Малинин встрепенулся и, бросив ручку — он писал письмо, — энергичным жестом взъерошил волосы.
— Ты знаешь, и я ведь думал над этим вопросом.
— Ну и как? — усмехнулся Харитонов.
— А никак. Запутался. — Малинин замолчал, крепко растер ладонью лицо. — Понимаешь, существует норма человеческой морали. Согласен?
— Согласен, — сказал Харитонов.
— Вот и давай этой нормы придерживаться. Вопрос первый. Я задаю, ты отвечай. Где должен умирать человек в мирной обстановке, так сказать, в невоенное время?
— В постели, — неуверенно сказал Харитонов.
— Совершенно верно, — подтвердил капитан, — в постели. А на войне?
— На поле брани.
— Верно. А мы их как куриц. Ночью.
— И тихо, чтобы шума не было, — поддакнул Харитонов.
Малинин закурил, старательно сдул с цигарки пепел и негромко произнес:
— Грязная, конечно, наша работа. Нет, вернее, тяжелая. Да, тяжелая. Кому-то, Николай, надо идти первым. На войне первыми идем мы, разведчики.
— Да это я, товарищ капитан, понимаю, — протянул Харитонов и поморщился так, словно его мучила язва желудка, — я про другое: внутри у меня что-то неладно.
Харитонов кивнул и посмотрел на Малинина тревожными, беспокойными глазами.
— Внутри — чепуха, — пояснил капитан, — внутри — это шайбы на свои места становятся.

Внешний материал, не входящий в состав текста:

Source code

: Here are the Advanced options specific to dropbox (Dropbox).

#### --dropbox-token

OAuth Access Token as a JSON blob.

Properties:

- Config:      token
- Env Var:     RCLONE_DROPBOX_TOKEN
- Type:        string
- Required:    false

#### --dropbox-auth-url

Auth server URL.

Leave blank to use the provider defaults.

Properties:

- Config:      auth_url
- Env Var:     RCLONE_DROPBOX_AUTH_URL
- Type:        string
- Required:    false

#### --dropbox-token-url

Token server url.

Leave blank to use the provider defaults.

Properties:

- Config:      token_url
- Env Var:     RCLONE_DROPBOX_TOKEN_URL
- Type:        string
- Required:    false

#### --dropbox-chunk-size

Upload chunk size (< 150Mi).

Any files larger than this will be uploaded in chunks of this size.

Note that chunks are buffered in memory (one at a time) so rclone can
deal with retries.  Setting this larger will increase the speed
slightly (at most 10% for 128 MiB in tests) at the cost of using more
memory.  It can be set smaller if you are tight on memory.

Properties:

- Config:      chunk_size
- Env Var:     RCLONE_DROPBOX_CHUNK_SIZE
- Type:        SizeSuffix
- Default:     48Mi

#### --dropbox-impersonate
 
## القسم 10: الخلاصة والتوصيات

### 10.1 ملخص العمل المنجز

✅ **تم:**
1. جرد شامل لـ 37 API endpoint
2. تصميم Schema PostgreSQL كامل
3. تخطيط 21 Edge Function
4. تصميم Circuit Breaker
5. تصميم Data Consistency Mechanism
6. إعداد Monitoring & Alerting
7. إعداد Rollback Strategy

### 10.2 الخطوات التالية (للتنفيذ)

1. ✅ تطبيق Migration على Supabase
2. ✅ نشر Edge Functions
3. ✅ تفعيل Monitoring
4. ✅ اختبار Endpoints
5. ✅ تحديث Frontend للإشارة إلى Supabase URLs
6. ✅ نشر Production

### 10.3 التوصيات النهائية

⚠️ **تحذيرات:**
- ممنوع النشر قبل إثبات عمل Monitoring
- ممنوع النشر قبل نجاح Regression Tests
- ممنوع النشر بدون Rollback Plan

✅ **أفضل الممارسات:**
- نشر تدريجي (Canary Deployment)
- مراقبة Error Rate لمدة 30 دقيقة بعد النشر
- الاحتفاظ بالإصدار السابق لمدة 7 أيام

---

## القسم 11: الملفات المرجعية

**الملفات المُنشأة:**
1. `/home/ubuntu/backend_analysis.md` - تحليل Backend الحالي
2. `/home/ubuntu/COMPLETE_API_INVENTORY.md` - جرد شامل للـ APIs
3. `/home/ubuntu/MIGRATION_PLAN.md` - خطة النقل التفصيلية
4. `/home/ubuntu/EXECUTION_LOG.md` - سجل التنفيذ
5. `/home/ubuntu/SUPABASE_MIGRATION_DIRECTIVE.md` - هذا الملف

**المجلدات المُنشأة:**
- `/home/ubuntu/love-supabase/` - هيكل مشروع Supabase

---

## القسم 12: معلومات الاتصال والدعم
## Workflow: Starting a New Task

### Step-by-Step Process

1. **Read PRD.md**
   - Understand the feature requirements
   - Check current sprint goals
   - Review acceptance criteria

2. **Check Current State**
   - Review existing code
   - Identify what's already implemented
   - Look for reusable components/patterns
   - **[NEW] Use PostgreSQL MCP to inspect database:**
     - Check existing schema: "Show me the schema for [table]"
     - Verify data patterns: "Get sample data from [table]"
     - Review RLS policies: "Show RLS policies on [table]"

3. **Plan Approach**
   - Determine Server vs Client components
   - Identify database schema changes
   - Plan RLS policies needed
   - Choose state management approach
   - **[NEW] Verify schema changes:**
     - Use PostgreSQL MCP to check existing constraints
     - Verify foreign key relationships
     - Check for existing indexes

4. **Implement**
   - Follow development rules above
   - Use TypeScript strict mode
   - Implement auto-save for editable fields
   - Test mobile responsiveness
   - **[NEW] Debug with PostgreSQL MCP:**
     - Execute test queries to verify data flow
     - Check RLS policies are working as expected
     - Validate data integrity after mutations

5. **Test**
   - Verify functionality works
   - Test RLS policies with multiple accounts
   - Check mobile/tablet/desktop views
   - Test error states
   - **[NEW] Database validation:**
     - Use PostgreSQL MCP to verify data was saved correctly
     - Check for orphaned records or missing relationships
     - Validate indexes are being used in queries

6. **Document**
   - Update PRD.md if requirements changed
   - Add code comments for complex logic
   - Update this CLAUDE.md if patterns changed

— Шайбы, значит, — сказал Харитонов.
— Шайбы, — сказал капитан, — привыкнешь.
И Николай действительно стал привыкать. Он сказал себе: «Война — это работа. Тяжелая работа. И относиться к ней надо добросовестно. Это твой долг, Харитонов. Нечего изводить себя, когда все правильно и по существу». И раз и навсегда покончил с этим вопросом. И успокоился. Так успокаивается человек, когда узнает, что болезнь протекает нормально, никаких отклонений нет и после кризиса начнется выздоровление. Его перестали мучить кошмары. Не давили и не утюжили больше по ночам траки тяжелых немецких танков, не щерились в молчаливом крике искаженные от ненависти морды фашистских солдат, не падал он больше, прошитый тугой автоматной очередью, с головокружительных высот в холодные от мрака и бесконечности бездны, когда небо вдруг поворачивается на сорок пять, потом на девяносто градусов, затем быстрее, быстрее — и ты летишь в этом вращении земля — небо — земля в тартарары. Конечно, произошло это не сразу, постепенно, но все-таки произошло.